The personality of the contractors is worth reporting to understand the scope of this contract. The lesser was Moulay Abd el-Azi and Moulay Hafid, who resided in Marrakech and had considerable tracts of land, both in the Rharb, in the Loukkos, in the region of Fez, than in Haouz. In still conditions ill-defined, apparently due to its Azizist positions of an Edge, then an attempt to land by pretending to Taza in December 1909 after the failure of Bou Hmars, Moulay Hafid pronounced the sequestrated his brother’s property in 1910. Moulay al-KHBIR appealed to the French legation in Tangier, claiming loyalty and legality of his behavior. Eugène REGNAULT, then Minister of France in the strait city, managed to get signed to Moulay Hafid two Dahir putting his brother back in the right. Moulay al-KBIR’s sequestration has extended to what REGNAULT, no longer having an official office, has done strongly to reconstruct the Prince’s heritage. The 1920 convention being the first act of an extended enterprise, by which the lessee could only benefit from the land of the lesser after having obtained the property for this one. Eugène REGNAULT is a well-known diplomat of the period preceding the Protectorate. Debt Controller in July 194 and Makhzen’s chief financial adviser before 1906, he appears to have had relations with Paribas. With the information collected on the field and at the Palace, he finds himself on the other side of the table, like “Technical delegate” at the Algeciras Conference, which opens on February 16, 1906. From January 31, 1909, to May 25, 1912, Eugène REGNAULT was Minister of France in Tangier: it is as such that he intervened with Moulay Hafid to restore his brother to his rights. In 1925 he created Saint-René TAILLANDIER, also returned to La privacy, the Compagnie Fermière Moroccan Exploitation Agriculture School, to exploit the lands of Moulay al-KBIR.

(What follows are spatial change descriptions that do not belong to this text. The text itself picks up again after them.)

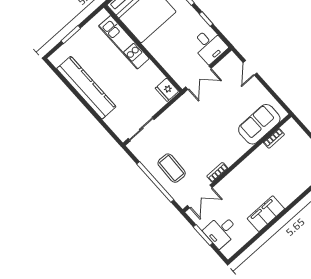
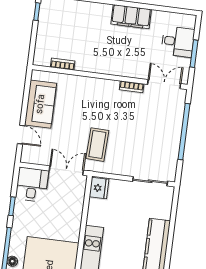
door: (250, 68) -> (21, 135), hinge flipped
sofa: (259, 124) -> (41, 104), moved, turned -90
coffee table: (172, 168) -> (97, 145), moved

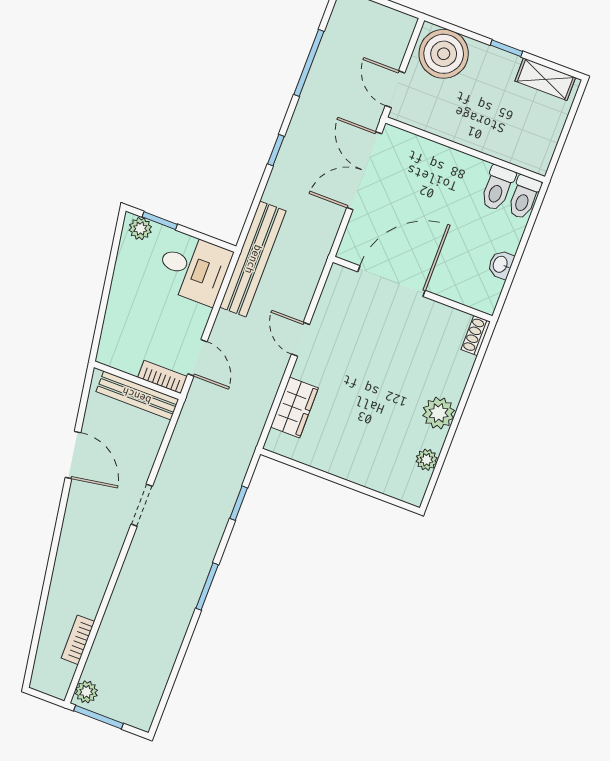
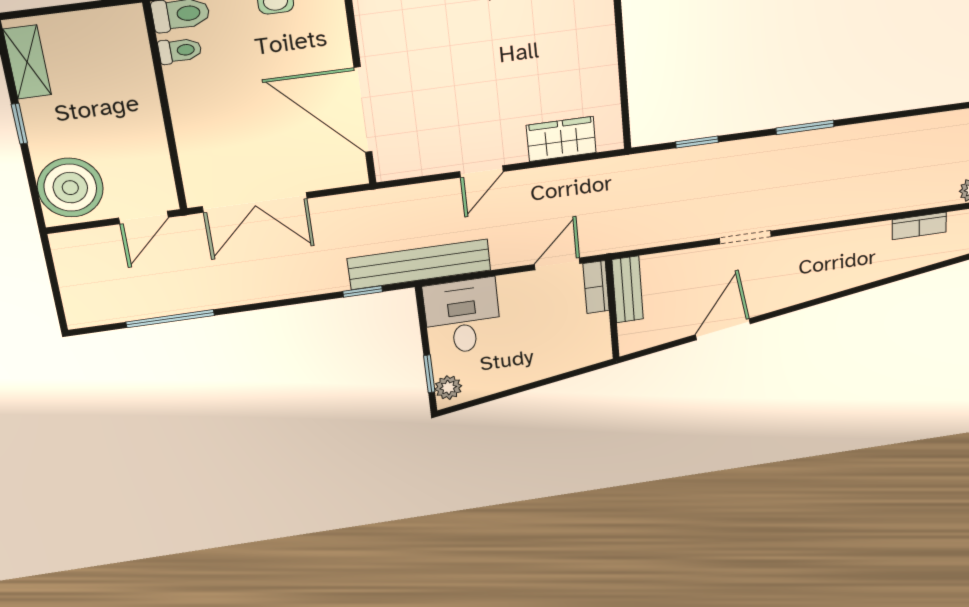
window: (276, 150) -> (363, 291), moved
toilet: (497, 188) -> (180, 51), width x0.73, depth x0.72
bench: (137, 395) -> (628, 289), width x0.73

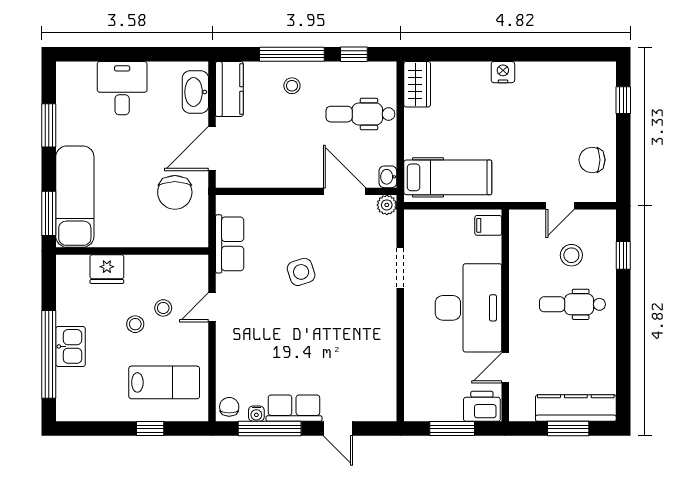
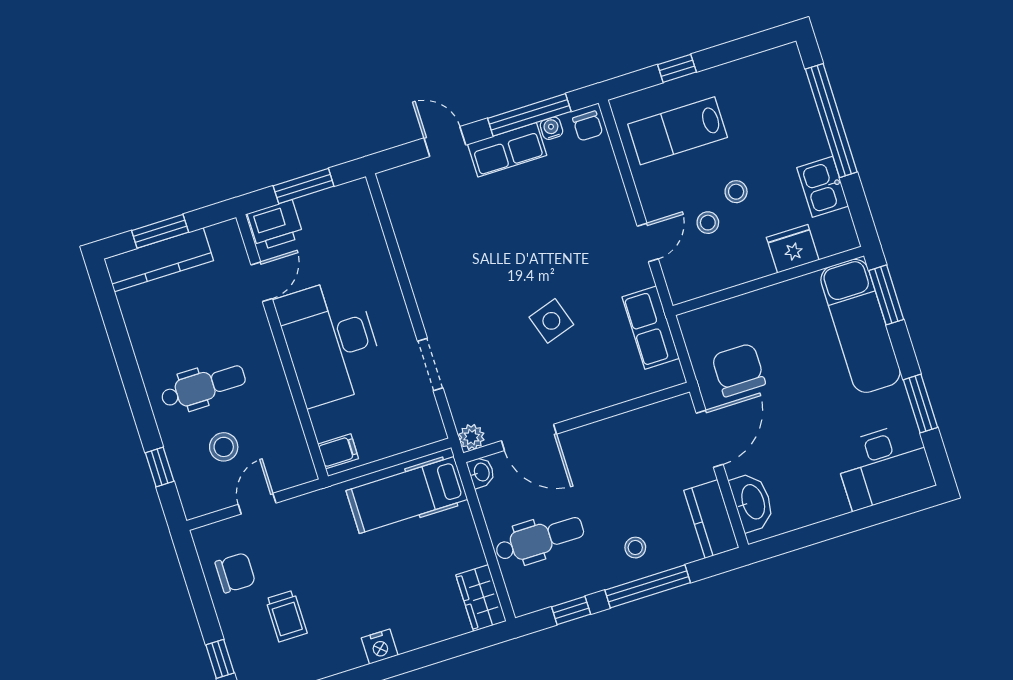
desk: (122, 88) -> (884, 466), moved, width x1.37
trolley: (565, 116) -> (286, 616), added
kitchen sink: (70, 346) -> (823, 187), moved

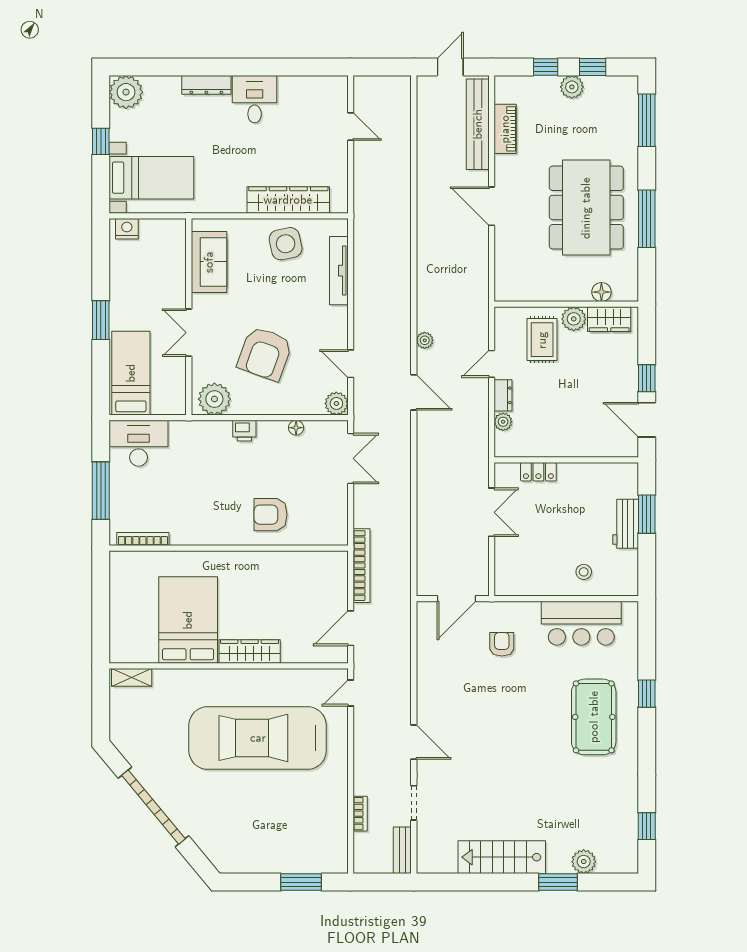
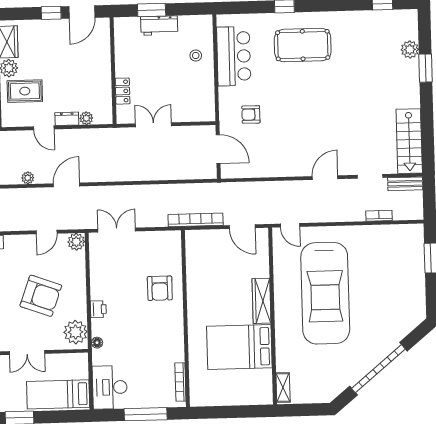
floor lamp: (296, 428) -> (97, 343), moved
stairs: (502, 857) -> (409, 141), moved

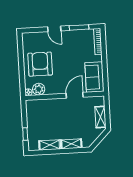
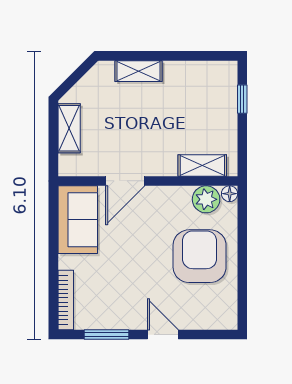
armchair: (40, 64) -> (200, 256), turned 180
shelving: (50, 145) -> (202, 165), moved

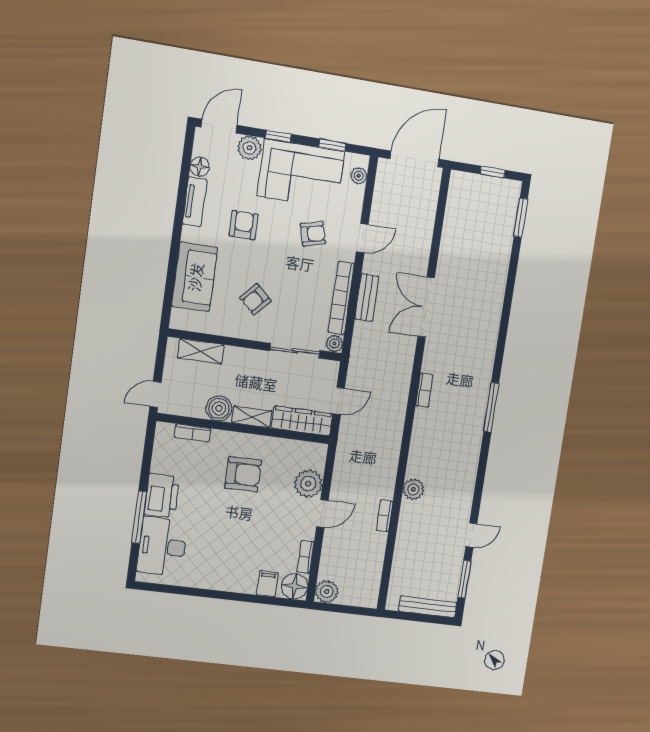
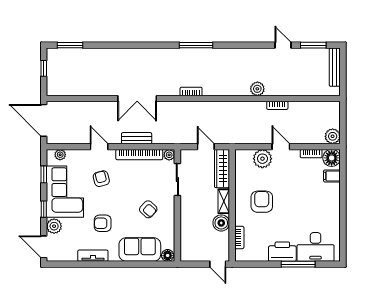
floor lamp: (200, 167) -> (168, 255), moved
shelving: (201, 351) -> (186, 239), removed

The first question to settle for Eugène REGNAULT was to know the extent and consistency of the rights covered by rehabilitation Dahir and then to consolidate and titrate, REGNAULT has the administration contradictorily of Domains and representatives of its lesser, three states of pro-properties claimed by the Sheriff in 1920:
A – Those occupied by third parties, and which the State undertakes age to be released: 4,730 ha;
B – (Those that the State intends to keep, to subdivide them for the benefit colonization under already pre-trimmed: 1,488 ha;
C – Those he immediately returns to Moulay al-KBIR;
Requested by REGNAULT, Marshal LYAUTEY accepts the principle of compensation for Moulay al-KBIR, for the demonized state-preserved properties. This compensation will consist of the allotment to the Sharif of the land of colonization to be taken from the state properties available in the region of Marrakech. The evaluation of the amount of compensation must be determined, not only from the valuation of goods lost funds but also from loss of use ‘since these goods should have been returned to him but against recognition by the sheriff that he will not subsequently exercise any claim. The diligence shown by the administration from the start of the meeting severely obstacles on the spot. The land that must be given as compensation, those of the Tassoultant sector, are rented by the Pasha, in full, until October 1, 1922, and he wishes to keep the rental. The administration’s most notable personalities are sent to Marrakech to examine how the problem could be solved. There seems to be an intention bound, but clear, to take back these lands for the benefit of colonization, in short, by intermediaries. Thanks to the name of a Prince who has ceded all of its management rights for the next forty years. They feel the muted pressure exerted on the Glaoui. The operations marking time, Crédit Foncier of Algeria and Tunisia, sends Edmond DOUTTE on site, apparently to gather agricultural to negotiate with old friends.